> [Work request]:
Copy every entry below exactly, and keep out the pictures.

(Web page revision data)
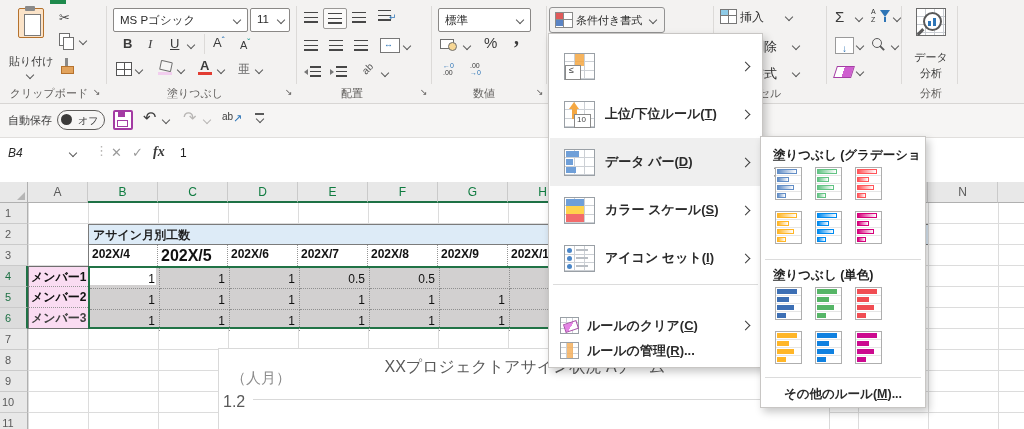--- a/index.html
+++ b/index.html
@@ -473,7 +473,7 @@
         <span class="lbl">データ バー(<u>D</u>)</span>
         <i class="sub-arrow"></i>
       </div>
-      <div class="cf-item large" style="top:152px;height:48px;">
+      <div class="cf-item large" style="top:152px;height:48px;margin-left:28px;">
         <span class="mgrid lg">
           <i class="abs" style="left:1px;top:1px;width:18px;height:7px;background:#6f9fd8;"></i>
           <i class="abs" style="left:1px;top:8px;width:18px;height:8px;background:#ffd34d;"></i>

> [Result]:
--- a/index.html
+++ b/index.html
@@ -473,7 +473,7 @@
         <span class="lbl">データ バー(<u>D</u>)</span>
         <i class="sub-arrow"></i>
       </div>
-      <div class="cf-item large" style="top:152px;height:48px;">
+      <div class="cf-item large" style="top:152px;height:48px;margin-left:28px;">
         <span class="mgrid lg">
           <i class="abs" style="left:1px;top:1px;width:18px;height:7px;background:#6f9fd8;"></i>
           <i class="abs" style="left:1px;top:8px;width:18px;height:8px;background:#ffd34d;"></i>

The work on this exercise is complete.